#### [EXERCISE PROMPT]
Whenever the word "degrees" appears in a line of the listing, copy that line.

#### [INPUT RECORDS]
[Start of Attachment]

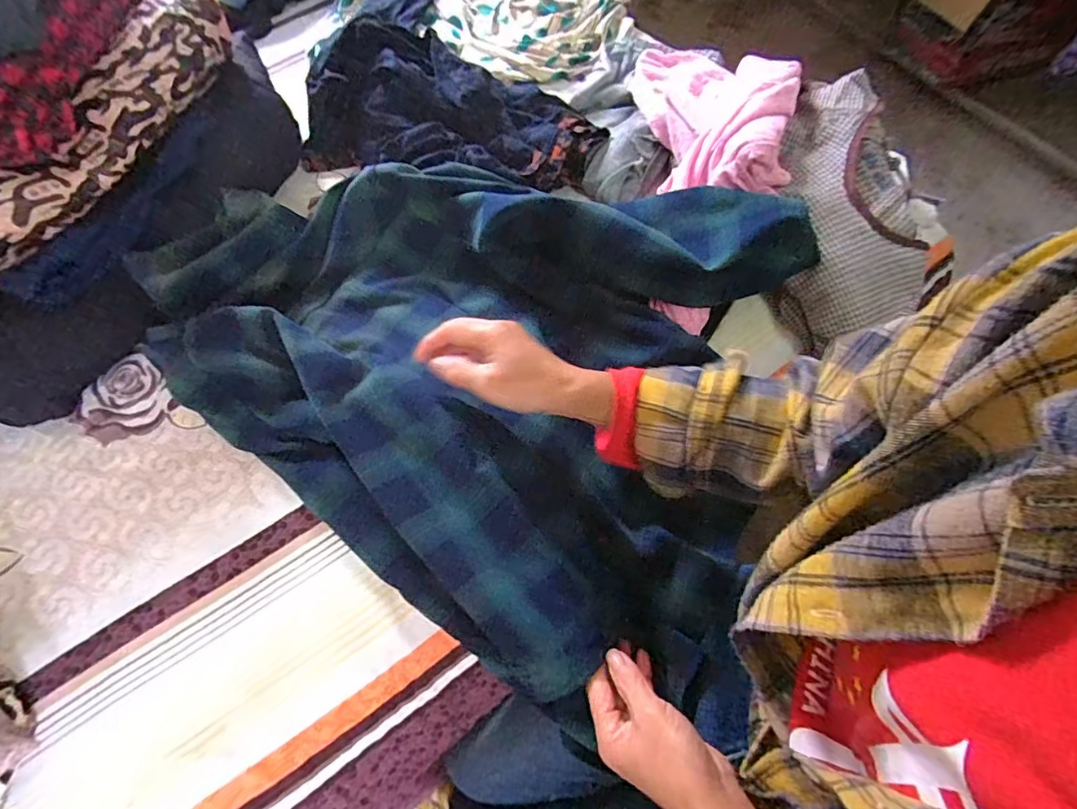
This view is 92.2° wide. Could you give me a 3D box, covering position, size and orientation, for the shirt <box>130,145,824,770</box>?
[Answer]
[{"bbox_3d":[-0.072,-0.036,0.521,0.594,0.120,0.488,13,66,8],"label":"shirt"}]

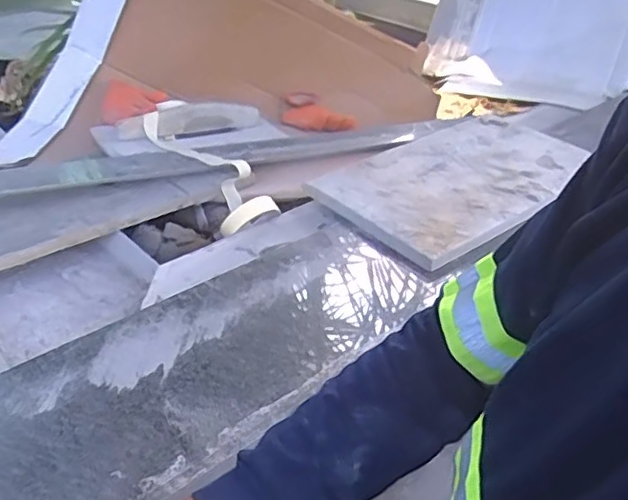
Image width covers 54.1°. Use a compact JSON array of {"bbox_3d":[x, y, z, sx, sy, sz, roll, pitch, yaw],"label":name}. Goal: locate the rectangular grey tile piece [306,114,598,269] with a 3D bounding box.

[End of Attachment]
[Start of Attachment]

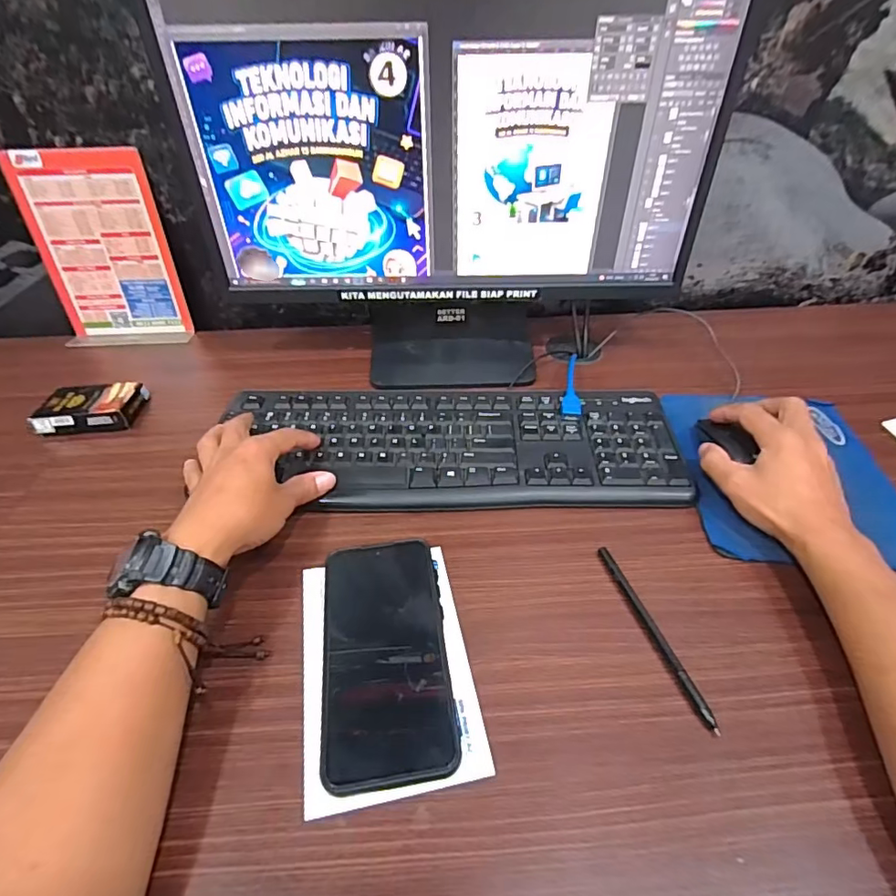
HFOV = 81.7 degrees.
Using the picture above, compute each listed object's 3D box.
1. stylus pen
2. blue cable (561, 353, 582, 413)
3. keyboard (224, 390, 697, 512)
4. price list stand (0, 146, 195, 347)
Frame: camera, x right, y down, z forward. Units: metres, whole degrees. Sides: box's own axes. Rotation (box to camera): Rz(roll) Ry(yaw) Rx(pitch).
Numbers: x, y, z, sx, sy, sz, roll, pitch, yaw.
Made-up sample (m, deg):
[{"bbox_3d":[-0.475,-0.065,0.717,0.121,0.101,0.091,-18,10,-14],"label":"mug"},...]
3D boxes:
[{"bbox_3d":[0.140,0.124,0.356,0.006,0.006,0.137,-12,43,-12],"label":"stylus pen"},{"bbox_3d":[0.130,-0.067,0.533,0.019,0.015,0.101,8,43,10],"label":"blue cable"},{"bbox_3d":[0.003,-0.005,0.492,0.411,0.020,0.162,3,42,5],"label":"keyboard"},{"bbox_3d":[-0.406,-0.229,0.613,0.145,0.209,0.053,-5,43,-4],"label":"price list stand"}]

[End of Attachment]
[Start of Attachment]

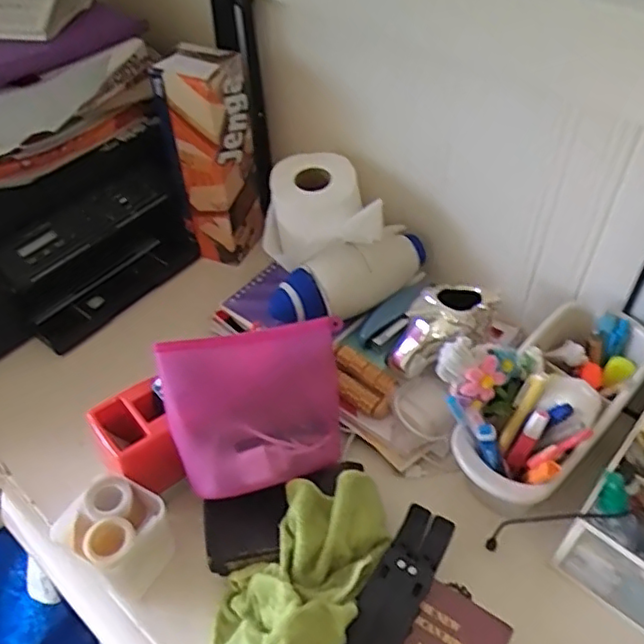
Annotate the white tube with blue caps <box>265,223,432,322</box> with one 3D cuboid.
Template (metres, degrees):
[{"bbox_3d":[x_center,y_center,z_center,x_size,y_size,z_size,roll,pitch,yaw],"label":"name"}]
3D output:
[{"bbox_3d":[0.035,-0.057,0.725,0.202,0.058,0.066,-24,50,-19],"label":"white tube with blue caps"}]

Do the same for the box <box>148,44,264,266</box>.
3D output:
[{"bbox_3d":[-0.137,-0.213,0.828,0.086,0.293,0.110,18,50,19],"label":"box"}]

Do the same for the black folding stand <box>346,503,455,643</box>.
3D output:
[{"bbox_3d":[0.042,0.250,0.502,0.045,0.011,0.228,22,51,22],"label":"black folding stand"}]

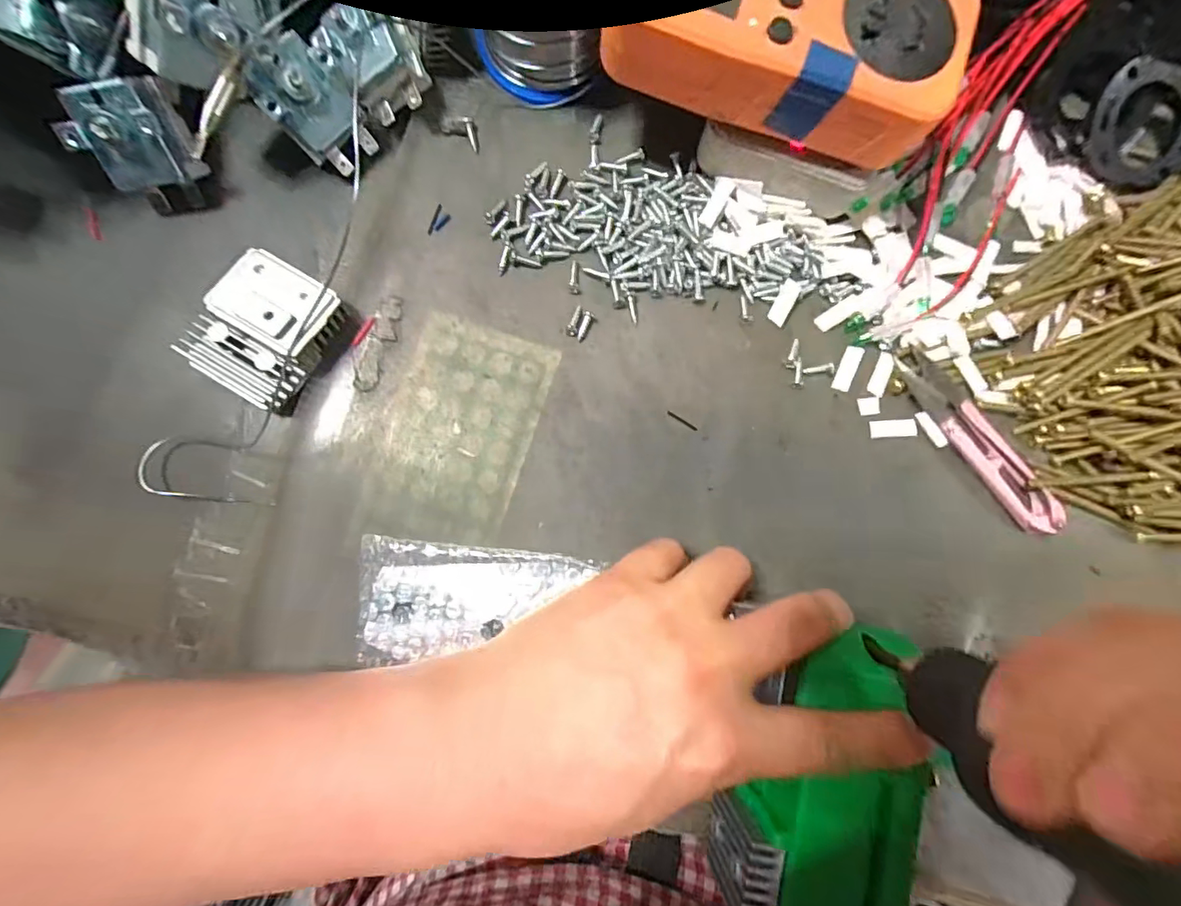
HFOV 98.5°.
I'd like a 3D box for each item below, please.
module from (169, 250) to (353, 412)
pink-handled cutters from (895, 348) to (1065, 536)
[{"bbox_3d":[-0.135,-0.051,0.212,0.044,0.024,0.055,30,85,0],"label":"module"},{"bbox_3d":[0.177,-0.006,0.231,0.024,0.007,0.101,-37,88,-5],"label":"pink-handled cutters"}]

[End of Attachment]

#### [ANSWER BOX]
HFOV = 81.7 degrees.
Frame: camera, x right, y down, z forward. Units: metres, whole degrees. Sides: box's own axes. Rotation (box to camera): Rz(roll) Ry(yaw) Rx(pitch).
Template (metres, degrees):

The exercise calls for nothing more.